Le résultat est exposé une première fois dès 1850, mais l’explosion de la technique a lieu lors de l’exposition universelle de Londres en 1851. Les œuvres plaisent tellement qu’en quelques années à peine, toutes les fabriques françaises et bientôt toutes celles d’Europe se mettent à copier Sèvres. Démarre alors un demi-siècle de succès pour la pâte-sur-pâte. De grandes figures ayant travaillé à Sèvres comme Solon, Carrier Belleuse et même Rodin la pratiquent avec bonheur.
C’est l’arrivée en 1897 d’Alexandre Sandier à la direction des travaux d’art de la Manufacture qui sonne le glas de la technique. Il met alors de côté ce type de décors, les trouvant bien trop fastidieux et lents pour des ateliers qui tournent à plein régime. Cependant, on trouve encore quelques rares exemples de pâte-sur-pâte jusqu’au début des années 1930.
L’invitation de Yang Jiechang à Sèvres finit de convaincre la Manufacture de l’intérêt de remettre en pratique la technique de la pâte-sur -pâte et donc de former à nouveau les artisans à ce procédé qui valorise les savoir-faire de Sèvres.
*Le repareur reprend les différents détails de sa sculpture pour les réaffirmer ou les sculpte à main levée.

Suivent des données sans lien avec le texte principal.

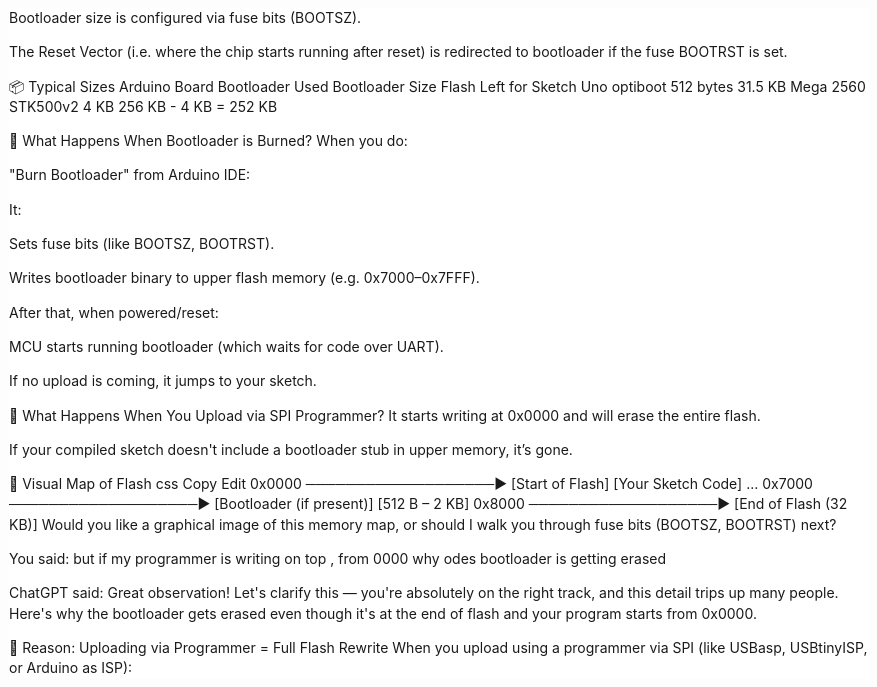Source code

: Bootloader size is configured via fuse bits (BOOTSZ).

The Reset Vector (i.e. where the chip starts running after reset) is redirected to bootloader if the fuse BOOTRST is set.

📦 Typical Sizes
Arduino Board	Bootloader Used	Bootloader Size	Flash Left for Sketch
Uno	optiboot	512 bytes	31.5 KB
Mega 2560	STK500v2	4 KB	256 KB - 4 KB = 252 KB

🔁 What Happens When Bootloader is Burned?
When you do:

"Burn Bootloader" from Arduino IDE:

It:

Sets fuse bits (like BOOTSZ, BOOTRST).

Writes bootloader binary to upper flash memory (e.g. 0x7000–0x7FFF).

After that, when powered/reset:

MCU starts running bootloader (which waits for code over UART).

If no upload is coming, it jumps to your sketch.

🧯 What Happens When You Upload via SPI Programmer?
It starts writing at 0x0000 and will erase the entire flash.

If your compiled sketch doesn't include a bootloader stub in upper memory, it’s gone.

🔎 Visual Map of Flash
css
Copy
Edit
0x0000 ───────────────────▶ [Start of Flash]
        [Your Sketch Code]
        ...
0x7000 ───────────────────▶ [Bootloader (if present)]
        [512 B – 2 KB]
0x8000 ───────────────────▶ [End of Flash (32 KB)]
Would you like a graphical image of this memory map, or should I walk you through fuse bits (BOOTSZ, BOOTRST) next?







You said:
but if my programmer is writing on top , from 0000 why odes bootloader is getting erased


ChatGPT said:
Great observation! Let's clarify this — you're absolutely on the right track, and this detail trips up many people. Here's why the bootloader gets erased even though it's at the end of flash and your program starts from 0x0000.

🧠 Reason: Uploading via Programmer = Full Flash Rewrite
When you upload using a programmer via SPI (like USBasp, USBtinyISP, or Arduino as ISP):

Quelques chefs d’œuvres de la pâte-sur-pâte
Vase Clodion, 1867
Ce chef d’œuvre a été réalisé par l’artiste incontournable de la pâte-sur-pâte : Marc Solon. Il s’agit d’un des derniers qu’il conçoit avant son départ pour l’Angleterre en 1870, où il rejoint la Manufacture de Minton. Là-bas il développera encore cette technique acquise dans les ateliers de Sèvres. Sur un vase à la forme inspirée du 18e siècle, l’artiste dépeint un combat de putti, flanqué de femmes vêtues de voiles. Un thème cher à Solon qui travaille tout particulièrement les effets de transparences.
Le vase de la Manufacture, 1877
Conçu par Jean-Denis Larue à l’occasion de l’inauguration de la Manufacture telle qu’elle est aujourd’hui, il s’agit à la fois d’un des exemples les plus virtuoses et les plus amusants qu’a permis la pâte-sur-pâte. Il est fabriqué à l’aide d’une pâte changeante ou caméléon (qui change de couleur selon la lumière comme Le vase des éléments), et représente les différents ateliers de Sèvres. On peut même les admirer sans efforts puisque le vase tourne sur sa base. De loin, ce vase a une apparence typique de l’art officiel. Mais si l’on y regarde de plus près, les artisans ont étés représentés en putti donc… tout nus !
Vase de Ruhlmann, début des années 30
Ce vase dont la forme est dessinée par Jacques-Emile Ruhlman est l’une des toute dernières pièces répertoriées en pâte-sur-pâte et réalisée à la Manufacture de Sèvres. Décoré par Anne-Marie Fontaine, une des peintres les plus confirmées et importantes de son temps, elle réinvente la technique et tente de la réhabiliter. Au lieu du traditionnel décor blanc sur fond coloré, elle prend le parti de réaliser un décor coloré sur une pâte blanche. Le vase est dans un style art déco caractéristique de sa période orné de grands feuillages et d’oiseaux.